In augustus 1856 brandt de Dorpsstraat, op drie huizen na, volledig af. Hierdoor verdwijnt de oorspronkelijke bebouwing met de typische L-vormige hoeven en het vakwerk. Dit verklaart tevens de huidige homogene bebouwing, die dateert van de wederopbouw in 1857 en 1858.
Op het terrein, afgebakend door de Dokter Haubenlaan, de Loosgraaf ten oosten, de Heirstraat ten westen en een smalle steeg boven de Proostdijstraat ten noorden, bevond zich tot het einde van de 19de eeuw het kasteel Oensel, op de Ferrariskaart afgebeeld als een U-vormig gebouw gelegen tussen zijn tuinen, met Franse tuin ten noordwesten. Het kasteel wordt voor het eerst vermeld in 1568: Willem de Zwijger steekt tussen Obbicht en Stokkem de Maas over en verwoest het kasteel en een deel van het dorp. Het kasteel wordt in 1595 hersteld. In 1649 terroriseren Lorreinse troepen het dorp en de omgeving vanuit het kasteel; dit duurt tot 1653, wanneer de gouverneur van Maastricht het kasteel bestormt en inneemt.

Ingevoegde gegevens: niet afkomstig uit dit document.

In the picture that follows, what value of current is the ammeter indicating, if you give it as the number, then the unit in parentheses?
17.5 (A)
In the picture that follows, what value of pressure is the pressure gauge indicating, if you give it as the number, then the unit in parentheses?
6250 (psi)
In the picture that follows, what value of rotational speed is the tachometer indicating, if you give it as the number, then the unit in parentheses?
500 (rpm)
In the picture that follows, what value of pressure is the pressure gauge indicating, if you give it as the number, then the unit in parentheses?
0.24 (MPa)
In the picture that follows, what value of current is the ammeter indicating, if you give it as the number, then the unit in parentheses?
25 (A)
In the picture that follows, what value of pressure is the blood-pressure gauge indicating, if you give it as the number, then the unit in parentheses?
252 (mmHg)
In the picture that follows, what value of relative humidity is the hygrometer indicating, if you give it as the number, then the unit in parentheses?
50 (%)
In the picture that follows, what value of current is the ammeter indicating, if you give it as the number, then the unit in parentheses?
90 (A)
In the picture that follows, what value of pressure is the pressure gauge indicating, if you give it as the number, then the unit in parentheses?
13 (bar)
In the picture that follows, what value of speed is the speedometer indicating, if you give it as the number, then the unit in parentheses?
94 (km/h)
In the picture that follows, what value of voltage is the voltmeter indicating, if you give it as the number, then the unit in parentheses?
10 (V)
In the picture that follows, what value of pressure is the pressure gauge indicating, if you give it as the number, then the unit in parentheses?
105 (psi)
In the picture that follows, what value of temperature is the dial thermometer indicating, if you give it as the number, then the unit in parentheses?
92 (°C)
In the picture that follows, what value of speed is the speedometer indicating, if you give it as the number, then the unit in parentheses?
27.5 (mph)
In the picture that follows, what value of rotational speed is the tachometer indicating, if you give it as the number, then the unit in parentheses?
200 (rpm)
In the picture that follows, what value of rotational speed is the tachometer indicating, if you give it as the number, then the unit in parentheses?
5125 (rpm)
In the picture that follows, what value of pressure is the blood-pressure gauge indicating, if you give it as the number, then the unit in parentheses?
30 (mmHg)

In 1797 worden de goederen geconfisceerd en verkocht aan Paymont, een Parijzenaar. Midden 19de eeuw (Atlas van de Buurtwegen, ca.1841) is het kasteel een rechthoekig gebouw, met twee dienstgebouwen aan de zijde van de Dokter Haubenlaan, en een Engelse tuin met vijver ten noordoosten. In de loop van de 19de eeuw vervallen de gebouwen en eind 19de eeuw is het kasteel volledig verdwenen.
Het terrein is thans verkaveld (Kasteelstraat, Proostdijstraat en Parklaan) en van recente bebouwing voorzien.
Aan de kruising van de Dokter Haubenlaan, de Rijksweg en de Heirstraat werd het nieuwe Marktplein aangelegd, met het huidige gemeentehuis (confer Heirstraat).